Tenet Healthcare reported revenues of $5.27 billion, up 3.3% year on year, outperforming analysts’ expectations by 2.3%. The business had a very strong quarter with a beat of analysts’ EPS estimates and an impressive beat of analysts’ full-year EPS guidance estimates.

Tenet Healthcare scored the highest full-year guidance raise among its peers. The market seems content with the results as the stock is up 3.1% since reporting. It currently trades at $180.23.
Is now the time to buy Tenet Healthcare? Access our full analysis of the earnings results here, it’s free.
Weakest Q2: Acadia Healthcare (NASDAQ: ACHC)
With a network of over 250 facilities serving patients in 38 states and Puerto Rico, Acadia Healthcare (NASDAQ: ACHC) operates facilities providing mental health and substance use disorder treatment services across the United States.
Acadia Healthcare reported revenues of $869.2 million, up 9.2% year on year, exceeding analysts’ expectations by 3.2%. Still, it was a mixed quarter as it posted a miss of analysts’ full-year EPS guidance estimates.
Acadia Healthcare delivered the biggest analyst estimates beat but had the weakest full-year guidance update in the group. Interestingly, the stock is up 3.8% since the results and currently trades at $22.61.
Read our full analysis of Acadia Healthcare’s results here.
HCA Healthcare (NYSE: HCA)
With roots dating back to 1968 and a network spanning 20 states, HCA Healthcare (NYSE: HCA) operates a network of 190 hospitals and 150+ outpatient facilities providing a full range of medical services across the US and England.

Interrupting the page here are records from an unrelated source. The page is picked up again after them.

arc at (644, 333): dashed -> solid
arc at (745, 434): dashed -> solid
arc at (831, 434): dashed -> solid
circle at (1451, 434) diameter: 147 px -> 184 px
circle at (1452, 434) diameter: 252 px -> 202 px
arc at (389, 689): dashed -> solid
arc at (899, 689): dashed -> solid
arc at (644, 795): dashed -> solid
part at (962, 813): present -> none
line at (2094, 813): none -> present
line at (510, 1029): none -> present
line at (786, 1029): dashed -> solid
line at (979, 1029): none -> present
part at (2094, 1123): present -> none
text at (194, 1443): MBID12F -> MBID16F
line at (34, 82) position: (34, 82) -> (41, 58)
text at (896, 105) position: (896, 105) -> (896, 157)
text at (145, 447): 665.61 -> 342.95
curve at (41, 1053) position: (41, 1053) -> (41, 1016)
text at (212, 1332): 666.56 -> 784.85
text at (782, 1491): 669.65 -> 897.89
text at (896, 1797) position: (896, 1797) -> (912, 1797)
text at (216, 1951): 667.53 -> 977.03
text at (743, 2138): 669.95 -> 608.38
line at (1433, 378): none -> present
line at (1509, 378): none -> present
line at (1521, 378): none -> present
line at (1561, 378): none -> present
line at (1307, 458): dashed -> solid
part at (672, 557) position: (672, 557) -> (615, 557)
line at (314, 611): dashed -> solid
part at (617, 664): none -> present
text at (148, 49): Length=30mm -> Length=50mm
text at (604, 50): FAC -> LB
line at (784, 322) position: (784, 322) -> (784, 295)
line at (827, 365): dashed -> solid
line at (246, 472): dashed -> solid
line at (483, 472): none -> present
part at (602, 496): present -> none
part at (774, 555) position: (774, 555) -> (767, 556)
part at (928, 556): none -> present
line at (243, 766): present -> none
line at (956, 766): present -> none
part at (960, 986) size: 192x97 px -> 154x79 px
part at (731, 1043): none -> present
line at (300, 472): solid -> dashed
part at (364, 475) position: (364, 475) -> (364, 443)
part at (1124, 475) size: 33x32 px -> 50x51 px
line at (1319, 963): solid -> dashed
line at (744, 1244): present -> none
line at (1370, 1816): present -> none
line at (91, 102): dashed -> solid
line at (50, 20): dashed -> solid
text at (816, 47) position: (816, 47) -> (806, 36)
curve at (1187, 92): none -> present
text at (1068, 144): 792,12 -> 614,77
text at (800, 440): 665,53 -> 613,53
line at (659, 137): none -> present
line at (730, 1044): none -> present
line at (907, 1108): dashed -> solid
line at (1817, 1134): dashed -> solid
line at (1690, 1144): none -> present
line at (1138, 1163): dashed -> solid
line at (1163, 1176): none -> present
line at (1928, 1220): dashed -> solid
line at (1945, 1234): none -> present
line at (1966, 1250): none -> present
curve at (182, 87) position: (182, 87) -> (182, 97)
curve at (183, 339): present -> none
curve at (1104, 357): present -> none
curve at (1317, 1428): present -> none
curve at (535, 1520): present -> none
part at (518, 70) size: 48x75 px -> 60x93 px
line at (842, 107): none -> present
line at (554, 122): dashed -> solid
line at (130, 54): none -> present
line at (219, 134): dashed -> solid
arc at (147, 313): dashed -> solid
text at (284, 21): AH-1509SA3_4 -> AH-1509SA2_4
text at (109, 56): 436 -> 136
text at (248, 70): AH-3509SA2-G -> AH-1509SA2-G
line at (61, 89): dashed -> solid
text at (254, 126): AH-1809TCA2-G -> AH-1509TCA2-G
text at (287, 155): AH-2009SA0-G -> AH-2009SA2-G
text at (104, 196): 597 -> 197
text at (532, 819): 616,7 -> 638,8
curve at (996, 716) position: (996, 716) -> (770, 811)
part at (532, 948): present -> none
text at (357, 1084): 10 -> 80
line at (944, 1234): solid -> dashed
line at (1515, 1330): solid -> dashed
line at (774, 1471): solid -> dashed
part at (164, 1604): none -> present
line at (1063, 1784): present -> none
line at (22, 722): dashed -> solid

HCA Healthcare reported revenues of $18.61 billion, up 6.4% year on year. This result surpassed analysts’ expectations by 0.7%. Aside from that, it was a satisfactory quarter as it also produced an impressive beat of analysts’ full-year EPS guidance estimates but a slight miss of analysts’ same-store sales estimates.
HCA Healthcare had the weakest performance against analyst estimates among its peers. The stock is up 19.9% since reporting and currently trades at $409.10.
Read our full, actionable report on HCA Healthcare here, it’s free.
Market Update
In response to the Fed’s rate hikes in 2022 and 2023, inflation has been gradually trending down from its post-pandemic peak, trending closer to the Fed’s 2% target. Despite higher borrowing costs, the economy has avoided flashing recessionary signals. This is the much-desired soft landing that many investors hoped for. The recent rate cuts (0.5% in September and 0.25% in November 2024) have bolstered the stock market, making 2024 a strong year for equities. Donald Trump’s presidential win in November sparked additional market gains, sending indices to record highs in the days following his victory. However, debates continue over possible tariffs and corporate tax adjustments, raising questions about economic stability in 2025.